** Working data follows **

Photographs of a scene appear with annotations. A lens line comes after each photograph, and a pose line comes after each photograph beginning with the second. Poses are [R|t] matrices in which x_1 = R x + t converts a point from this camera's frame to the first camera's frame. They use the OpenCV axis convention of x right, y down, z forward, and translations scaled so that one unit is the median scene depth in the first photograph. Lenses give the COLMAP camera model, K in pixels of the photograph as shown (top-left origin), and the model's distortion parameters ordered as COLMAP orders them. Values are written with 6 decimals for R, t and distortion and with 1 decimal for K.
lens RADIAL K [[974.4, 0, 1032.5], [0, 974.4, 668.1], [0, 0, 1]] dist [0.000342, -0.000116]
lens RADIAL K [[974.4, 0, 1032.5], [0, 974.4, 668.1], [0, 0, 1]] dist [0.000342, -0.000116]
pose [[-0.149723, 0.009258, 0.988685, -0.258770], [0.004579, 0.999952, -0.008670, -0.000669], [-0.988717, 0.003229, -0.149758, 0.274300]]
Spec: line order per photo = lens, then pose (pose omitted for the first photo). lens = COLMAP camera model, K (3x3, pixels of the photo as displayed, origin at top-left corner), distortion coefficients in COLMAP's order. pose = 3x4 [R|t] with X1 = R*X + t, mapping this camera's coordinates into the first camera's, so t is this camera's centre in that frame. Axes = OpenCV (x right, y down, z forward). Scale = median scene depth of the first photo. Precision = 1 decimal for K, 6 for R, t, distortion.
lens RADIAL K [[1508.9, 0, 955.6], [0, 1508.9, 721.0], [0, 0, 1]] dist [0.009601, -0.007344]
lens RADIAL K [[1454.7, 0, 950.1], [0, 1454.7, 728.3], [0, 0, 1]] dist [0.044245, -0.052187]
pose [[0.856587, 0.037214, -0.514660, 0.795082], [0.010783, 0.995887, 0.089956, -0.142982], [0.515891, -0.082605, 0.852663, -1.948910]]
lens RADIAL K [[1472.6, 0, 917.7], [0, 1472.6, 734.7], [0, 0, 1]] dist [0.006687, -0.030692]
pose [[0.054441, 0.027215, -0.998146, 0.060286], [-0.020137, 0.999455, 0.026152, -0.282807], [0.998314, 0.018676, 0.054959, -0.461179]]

** End of Working data **

- Exercise brief
The lines above are to be retyped exactly, with none omitted.

- Your response
Photographs of a scene appear with annotations. A lens line comes after each photograph, and a pose line comes after each photograph beginning with the second. Poses are [R|t] matrices in which x_1 = R x + t converts a point from this camera's frame to the first camera's frame. They use the OpenCV axis convention of x right, y down, z forward, and translations scaled so that one unit is the median scene depth in the first photograph. Lenses give the COLMAP camera model, K in pixels of the photograph as shown (top-left origin), and the model's distortion parameters ordered as COLMAP orders them. Values are written with 6 decimals for R, t and distortion and with 1 decimal for K.
lens RADIAL K [[974.4, 0, 1032.5], [0, 974.4, 668.1], [0, 0, 1]] dist [0.000342, -0.000116]
lens RADIAL K [[974.4, 0, 1032.5], [0, 974.4, 668.1], [0, 0, 1]] dist [0.000342, -0.000116]
pose [[-0.149723, 0.009258, 0.988685, -0.258770], [0.004579, 0.999952, -0.008670, -0.000669], [-0.988717, 0.003229, -0.149758, 0.274300]]
Spec: line order per photo = lens, then pose (pose omitted for the first photo). lens = COLMAP camera model, K (3x3, pixels of the photo as displayed, origin at top-left corner), distortion coefficients in COLMAP's order. pose = 3x4 [R|t] with X1 = R*X + t, mapping this camera's coordinates into the first camera's, so t is this camera's centre in that frame. Axes = OpenCV (x right, y down, z forward). Scale = median scene depth of the first photo. Precision = 1 decimal for K, 6 for R, t, distortion.
lens RADIAL K [[1508.9, 0, 955.6], [0, 1508.9, 721.0], [0, 0, 1]] dist [0.009601, -0.007344]
lens RADIAL K [[1454.7, 0, 950.1], [0, 1454.7, 728.3], [0, 0, 1]] dist [0.044245, -0.052187]
pose [[0.856587, 0.037214, -0.514660, 0.795082], [0.010783, 0.995887, 0.089956, -0.142982], [0.515891, -0.082605, 0.852663, -1.948910]]
lens RADIAL K [[1472.6, 0, 917.7], [0, 1472.6, 734.7], [0, 0, 1]] dist [0.006687, -0.030692]
pose [[0.054441, 0.027215, -0.998146, 0.060286], [-0.020137, 0.999455, 0.026152, -0.282807], [0.998314, 0.018676, 0.054959, -0.461179]]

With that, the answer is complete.